L’instant des aurores, l’instant de l’aurore. À cet instant précis, il est bien question d’un brouillard vaporeux à la surface duquel fusionnent deux instants qui ne peuvent pas se rencontrer : le crépuscule et l’aube. Cette aube, Rimbaud dit l’avoir un jour embrassée dans la pureté d’un baiser d’été, sortant d’une nuit de sauvagerie obscure et profonde. Car l’aube a bien un corps, une chair que l’on peut tenter d’étreindre : un « immense corps », écrit encore Rimbaud. L’immense corps est bien difficile à embrasser de ses deux bras. C’est pourquoi, chaque peinture est une tentative d’enlacement. Claire Chesnier peint de grands formats, à sa taille, à la taille de ce que ses bras peuvent saisir d’un seul geste. Et, à chaque peinture recommencée, une nouvelle aube est surprise dans sa fragilité grave et souriante.

Les couleurs utilisées s’accouplent et finissent par créer des couches colorées sur lesquelles il est impossible de mettre des mots : certaines nappes viennent d’une épaisseur non quantifiable, pendant que d’autres couches, comme des pointes, des sirènes, se dirigent vers la rétine du regardeur et essaient de l’appeler à pénétrer leurs profondeurs. Dans bien des peintures, il y a des charmes et des maléfices insoupçonnés. Ces forces qui montent ou descendent sont de ces sortilèges : là, la profondeur d’un bleu nuit s’abat, tombe brutalement comme un rideau de nuit ; alors que tout à côté, la luminosité d’un jaune orangé est progressivement parasitée par un rouge grimpant par traînées ascendantes. Certaines peintures ont quelque chose de toxique, ce sont des eaux polluées par quelques produits chimiques phosphorescents, quelques alluvions modernes. Les teintes sont troubles. Certains violets sont violacés. Certains verts sont verdâtres. Les aurores ne sont pas toujours de doux paysages. Elles peuvent aussi porter en elles les terreurs de l’enfance et de la nuit passée. 

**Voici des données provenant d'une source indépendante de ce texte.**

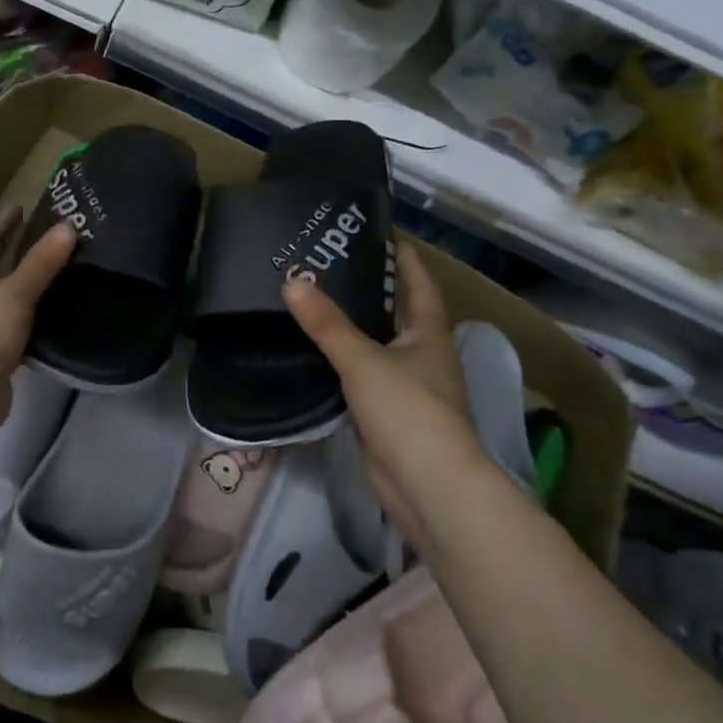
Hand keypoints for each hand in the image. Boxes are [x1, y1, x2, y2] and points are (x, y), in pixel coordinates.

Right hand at [284, 244, 476, 535]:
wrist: (428, 486)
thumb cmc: (408, 411)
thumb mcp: (364, 360)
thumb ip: (327, 323)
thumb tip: (292, 281)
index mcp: (429, 335)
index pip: (421, 286)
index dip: (407, 261)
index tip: (386, 236)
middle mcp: (424, 357)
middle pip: (399, 315)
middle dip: (374, 293)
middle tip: (334, 267)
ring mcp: (409, 389)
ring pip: (380, 348)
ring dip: (357, 330)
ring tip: (319, 304)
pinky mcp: (389, 417)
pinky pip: (364, 379)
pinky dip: (345, 365)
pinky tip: (318, 355)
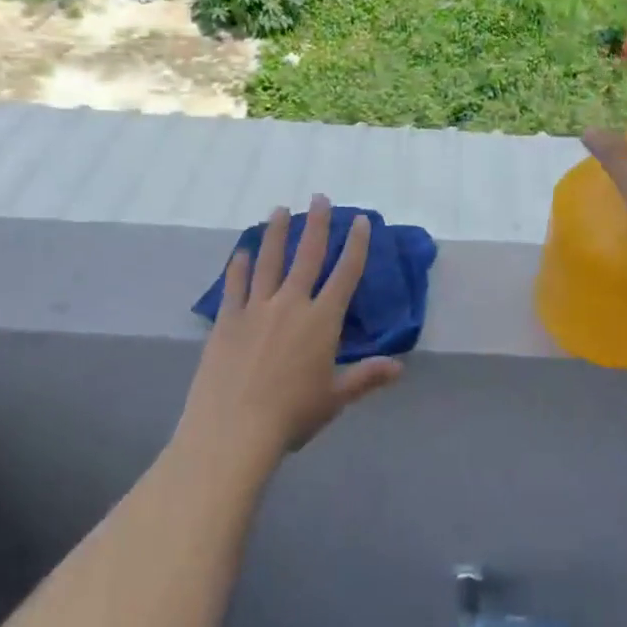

Rien ne serait possible sans la pâleur de la page blanche qui tout à l’heure boira l’encre à n’en plus pouvoir, comme un alcoolique boit jusqu’à la dernière goutte. La feuille attend d’être recouverte en son centre. Et les bords aux arrêtes toujours différentes restent blancs, vierges, comme l’écrin accueillant une concentration de vie. La page blanche boit les encres multiples mêlées à l’eau transparente ; l’eau ouvre l’espace de cette feuille, et, par dilution, les encres font voir leurs parures changeantes. Les matières antagonistes entrent en dialogue : eau, encre, papier réalisent une exploration inédite, révèlent une visibilité en mouvement.

Les formes qui sont ici en notre présence sont tout sauf géométriques : elles auraient plutôt la structure de cristaux fragmentés, comme si elles faisaient toutes partie d’un grand tout qui, lui seul, parviendrait — par la mise en présence de tous les fragments — à circonscrire l’aire des aurores. Gilles Deleuze, à propos du cinéma et à la suite de Bergson, apporte le concept d’ « image-cristal », une image comme un cristal de temps, lieu d’adéquation entre l’actuel et le virtuel, entre la perception de notre action au présent et le surgissement intempestif d’une étoffe de mémoire venant parasiter l’immédiateté de ce qui est, ici et maintenant. Le travail de Claire Chesnier est ainsi cristallin : son geste, actuel, est constamment en train de laisser une trace ; trace qui porte en elle le fruit d’un agissement au présent, mais qui rassemble aussi les nappes obscures de la couleur, et enfin anticipe sur l’avenir des aurores qui ne manqueront pas de voir le jour.

Ce que l’on voit dans ces peintures, c’est le voile du temps, le dépôt d’une matière profonde, dont la force est d’être à la fois un horizon et une immensité.